## Document segment
Latino population growth outpacing Latino voter turnout in California

150 150 María Luisa Arredondo

Last month’s mayoral election in Los Angeles once again highlighted a disturbing reality facing the city: low voter turnout. Only 19 percent of registered voters went to the polls.

This voter apathy is not unique to Los Angeles, though. In fact, it’s a problem statewide. According to a recent Census report on registration and voting in the 2012 presidential elections, California ranks 48th in the country in electoral participation.

One major factor in that abysmal number is that California’s rapid Latino population growth is far outpacing any increase in Latino voter turnout. A report from the California Civic Engagement Project at the University of California, Davis, indicates that while the Latino vote in California increased by 67 percent from 2002-2010 (compared to 37 percent of the overall vote), only two out of five eligible Latinos actually voted in the 2012 presidential election.

As a result, overall voter turnout was 17 percent higher than the rate among Latinos.

USC Sol Price School of Public Policy/Los Angeles Times Poll

To find out what is depressing voter turnout statewide and among Latinos in particular, the University of Southern California (USC) and the Los Angeles Times polled 500 registered voters on LA’s recent mayoral primary. According to the poll, Latinos said they aren’t voting because:

  • they couldn’t go to the polls on that day (40.4 percent)
  • they didn’t have enough information about the candidates (27 percent),
  • and they didn’t know or forgot about the day when the elections were going to take place (16 percent). conducted an informal poll to hear directly from Latinos on why they’re not voting. Their reasons ranged from a lack of interest in politics to a lack of awareness about the proposals and candidates.

## Information provided
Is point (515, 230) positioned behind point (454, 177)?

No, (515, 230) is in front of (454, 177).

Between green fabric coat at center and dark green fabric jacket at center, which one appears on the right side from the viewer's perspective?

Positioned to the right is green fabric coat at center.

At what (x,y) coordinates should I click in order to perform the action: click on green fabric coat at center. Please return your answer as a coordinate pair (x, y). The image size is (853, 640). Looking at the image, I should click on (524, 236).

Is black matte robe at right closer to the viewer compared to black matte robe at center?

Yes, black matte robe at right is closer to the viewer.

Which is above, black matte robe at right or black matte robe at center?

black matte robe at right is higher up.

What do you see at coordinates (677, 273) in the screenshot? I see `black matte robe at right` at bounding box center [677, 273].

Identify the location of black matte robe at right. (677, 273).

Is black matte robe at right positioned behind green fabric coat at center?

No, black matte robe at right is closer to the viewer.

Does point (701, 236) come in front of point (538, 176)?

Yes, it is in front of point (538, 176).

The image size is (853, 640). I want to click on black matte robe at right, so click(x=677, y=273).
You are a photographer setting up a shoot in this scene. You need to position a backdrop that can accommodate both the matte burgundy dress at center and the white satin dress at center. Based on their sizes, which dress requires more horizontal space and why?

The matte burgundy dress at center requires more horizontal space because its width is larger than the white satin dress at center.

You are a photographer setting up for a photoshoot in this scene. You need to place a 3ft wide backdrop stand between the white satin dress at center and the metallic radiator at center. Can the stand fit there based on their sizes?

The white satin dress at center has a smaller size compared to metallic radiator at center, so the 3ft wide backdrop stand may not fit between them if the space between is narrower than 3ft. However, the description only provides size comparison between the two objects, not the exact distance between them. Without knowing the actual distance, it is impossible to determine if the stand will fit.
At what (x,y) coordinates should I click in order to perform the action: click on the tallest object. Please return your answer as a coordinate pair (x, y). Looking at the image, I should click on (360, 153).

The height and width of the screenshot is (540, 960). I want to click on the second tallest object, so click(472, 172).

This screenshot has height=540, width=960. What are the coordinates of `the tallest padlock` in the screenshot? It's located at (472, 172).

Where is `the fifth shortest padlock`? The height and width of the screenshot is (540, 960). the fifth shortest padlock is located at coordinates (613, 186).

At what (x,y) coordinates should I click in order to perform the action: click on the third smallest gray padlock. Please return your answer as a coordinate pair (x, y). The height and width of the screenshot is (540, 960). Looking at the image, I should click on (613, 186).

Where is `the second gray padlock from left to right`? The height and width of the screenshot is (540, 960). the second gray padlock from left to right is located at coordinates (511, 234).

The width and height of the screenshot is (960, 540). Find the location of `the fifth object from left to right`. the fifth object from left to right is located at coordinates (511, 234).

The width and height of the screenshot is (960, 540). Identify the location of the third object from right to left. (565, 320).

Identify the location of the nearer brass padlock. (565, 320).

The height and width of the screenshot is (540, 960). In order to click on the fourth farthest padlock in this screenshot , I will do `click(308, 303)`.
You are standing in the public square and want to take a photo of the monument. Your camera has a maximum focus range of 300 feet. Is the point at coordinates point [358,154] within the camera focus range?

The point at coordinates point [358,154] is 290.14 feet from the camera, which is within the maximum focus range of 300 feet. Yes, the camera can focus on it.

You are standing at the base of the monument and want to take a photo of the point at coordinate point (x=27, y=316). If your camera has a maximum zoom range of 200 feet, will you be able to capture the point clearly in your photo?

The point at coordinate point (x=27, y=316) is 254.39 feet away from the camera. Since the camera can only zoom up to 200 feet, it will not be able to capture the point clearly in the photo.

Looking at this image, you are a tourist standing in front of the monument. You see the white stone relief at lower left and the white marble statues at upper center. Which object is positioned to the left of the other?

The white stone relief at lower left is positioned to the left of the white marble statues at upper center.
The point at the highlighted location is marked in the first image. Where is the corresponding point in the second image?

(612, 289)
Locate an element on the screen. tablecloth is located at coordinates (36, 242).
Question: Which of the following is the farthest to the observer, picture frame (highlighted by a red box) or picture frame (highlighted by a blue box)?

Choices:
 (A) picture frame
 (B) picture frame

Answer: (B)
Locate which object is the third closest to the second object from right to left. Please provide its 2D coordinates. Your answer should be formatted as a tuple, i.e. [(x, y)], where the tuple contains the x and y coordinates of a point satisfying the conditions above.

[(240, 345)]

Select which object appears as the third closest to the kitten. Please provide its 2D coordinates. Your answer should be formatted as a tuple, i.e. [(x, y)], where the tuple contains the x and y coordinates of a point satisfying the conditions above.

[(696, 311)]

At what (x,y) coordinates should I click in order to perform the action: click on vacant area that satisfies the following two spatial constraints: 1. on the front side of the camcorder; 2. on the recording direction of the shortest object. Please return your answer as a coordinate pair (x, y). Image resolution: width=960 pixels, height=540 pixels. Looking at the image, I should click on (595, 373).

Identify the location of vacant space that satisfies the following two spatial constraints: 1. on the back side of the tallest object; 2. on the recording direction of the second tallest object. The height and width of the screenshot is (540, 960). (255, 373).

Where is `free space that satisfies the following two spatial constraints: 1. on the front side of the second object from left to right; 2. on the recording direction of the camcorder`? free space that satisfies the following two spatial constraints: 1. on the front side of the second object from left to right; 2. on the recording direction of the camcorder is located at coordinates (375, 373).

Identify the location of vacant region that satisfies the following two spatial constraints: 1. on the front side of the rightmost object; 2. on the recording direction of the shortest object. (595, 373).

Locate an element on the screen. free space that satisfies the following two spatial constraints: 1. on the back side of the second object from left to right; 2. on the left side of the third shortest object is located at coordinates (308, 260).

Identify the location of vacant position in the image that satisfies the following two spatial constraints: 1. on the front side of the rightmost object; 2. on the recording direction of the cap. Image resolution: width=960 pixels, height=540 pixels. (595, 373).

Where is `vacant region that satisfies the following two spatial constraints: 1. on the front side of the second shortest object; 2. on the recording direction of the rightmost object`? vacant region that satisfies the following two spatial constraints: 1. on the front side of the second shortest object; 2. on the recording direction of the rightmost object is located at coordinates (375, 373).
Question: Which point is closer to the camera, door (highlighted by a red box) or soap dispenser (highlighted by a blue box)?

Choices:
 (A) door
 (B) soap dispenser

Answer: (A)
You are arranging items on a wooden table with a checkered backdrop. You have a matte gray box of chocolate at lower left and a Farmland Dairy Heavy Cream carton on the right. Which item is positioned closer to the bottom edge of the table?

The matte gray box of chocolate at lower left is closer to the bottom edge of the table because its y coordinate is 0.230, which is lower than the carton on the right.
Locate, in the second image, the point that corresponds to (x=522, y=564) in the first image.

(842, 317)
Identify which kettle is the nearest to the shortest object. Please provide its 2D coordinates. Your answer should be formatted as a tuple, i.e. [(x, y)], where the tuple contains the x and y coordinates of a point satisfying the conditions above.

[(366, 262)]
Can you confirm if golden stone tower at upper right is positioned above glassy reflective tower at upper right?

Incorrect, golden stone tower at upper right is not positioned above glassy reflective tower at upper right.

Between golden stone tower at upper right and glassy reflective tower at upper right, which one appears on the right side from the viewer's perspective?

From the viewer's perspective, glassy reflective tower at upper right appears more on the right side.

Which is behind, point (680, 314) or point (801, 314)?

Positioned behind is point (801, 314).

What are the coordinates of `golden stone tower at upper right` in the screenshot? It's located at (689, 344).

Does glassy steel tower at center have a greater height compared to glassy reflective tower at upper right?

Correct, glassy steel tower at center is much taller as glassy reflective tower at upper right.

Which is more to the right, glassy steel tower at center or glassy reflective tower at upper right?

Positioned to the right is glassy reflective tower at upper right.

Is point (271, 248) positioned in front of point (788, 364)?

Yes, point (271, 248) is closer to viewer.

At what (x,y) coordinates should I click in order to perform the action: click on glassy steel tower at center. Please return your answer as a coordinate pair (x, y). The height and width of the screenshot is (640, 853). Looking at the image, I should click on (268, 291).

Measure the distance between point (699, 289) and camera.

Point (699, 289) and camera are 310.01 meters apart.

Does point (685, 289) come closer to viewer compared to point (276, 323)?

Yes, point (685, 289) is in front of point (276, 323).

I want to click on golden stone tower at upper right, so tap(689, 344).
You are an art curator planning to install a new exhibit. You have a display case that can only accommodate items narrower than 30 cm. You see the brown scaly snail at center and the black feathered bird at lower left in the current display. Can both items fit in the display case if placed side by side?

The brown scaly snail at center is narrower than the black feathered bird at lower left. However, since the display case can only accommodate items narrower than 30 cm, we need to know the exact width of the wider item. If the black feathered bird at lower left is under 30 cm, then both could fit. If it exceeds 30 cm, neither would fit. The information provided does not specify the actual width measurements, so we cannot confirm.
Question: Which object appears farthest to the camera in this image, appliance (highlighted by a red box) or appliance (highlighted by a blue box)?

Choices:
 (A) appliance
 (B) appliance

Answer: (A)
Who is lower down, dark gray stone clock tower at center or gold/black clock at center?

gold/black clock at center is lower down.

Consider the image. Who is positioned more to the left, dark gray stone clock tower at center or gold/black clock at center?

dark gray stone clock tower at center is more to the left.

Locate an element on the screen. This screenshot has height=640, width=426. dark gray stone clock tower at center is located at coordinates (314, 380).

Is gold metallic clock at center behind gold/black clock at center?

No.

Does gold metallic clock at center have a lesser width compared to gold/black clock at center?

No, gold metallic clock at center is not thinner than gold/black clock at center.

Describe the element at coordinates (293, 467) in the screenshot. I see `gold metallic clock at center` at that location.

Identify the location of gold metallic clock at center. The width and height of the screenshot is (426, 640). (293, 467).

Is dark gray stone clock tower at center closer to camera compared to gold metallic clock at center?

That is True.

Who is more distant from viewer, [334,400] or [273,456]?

## Work to complete
1. Please answer these questions from the voter turnout article:
(a) What share of registered voters went to the polls in last month's Los Angeles mayoral election?
(b) Where does California rank in the country in electoral participation, according to the Census report?
(c) How many registered voters did USC and the Los Angeles Times poll?
2. In the voter turnout article, list every reason Latinos gave for not voting in the USC and Los Angeles Times poll, with the percentage for each.
3. Return the passage of the voter turnout article from "This voter apathy" to "rate among Latinos.", copied word for word.

## Problem solutions
1.
(a) 19 percent
(b) 48th
(c) 500

2.
- They couldn't go to the polls on that day (40.4 percent).
- They didn't have enough information about the candidates (27 percent).
- They didn't know or forgot about the day the elections were going to take place (16 percent).

3.
This voter apathy is not unique to Los Angeles, though. In fact, it’s a problem statewide. According to a recent Census report on registration and voting in the 2012 presidential elections, California ranks 48th in the country in electoral participation.

One major factor in that abysmal number is that California’s rapid Latino population growth is far outpacing any increase in Latino voter turnout. A report from the California Civic Engagement Project at the University of California, Davis, indicates that while the Latino vote in California increased by 67 percent from 2002-2010 (compared to 37 percent of the overall vote), only two out of five eligible Latinos actually voted in the 2012 presidential election.

As a result, overall voter turnout was 17 percent higher than the rate among Latinos.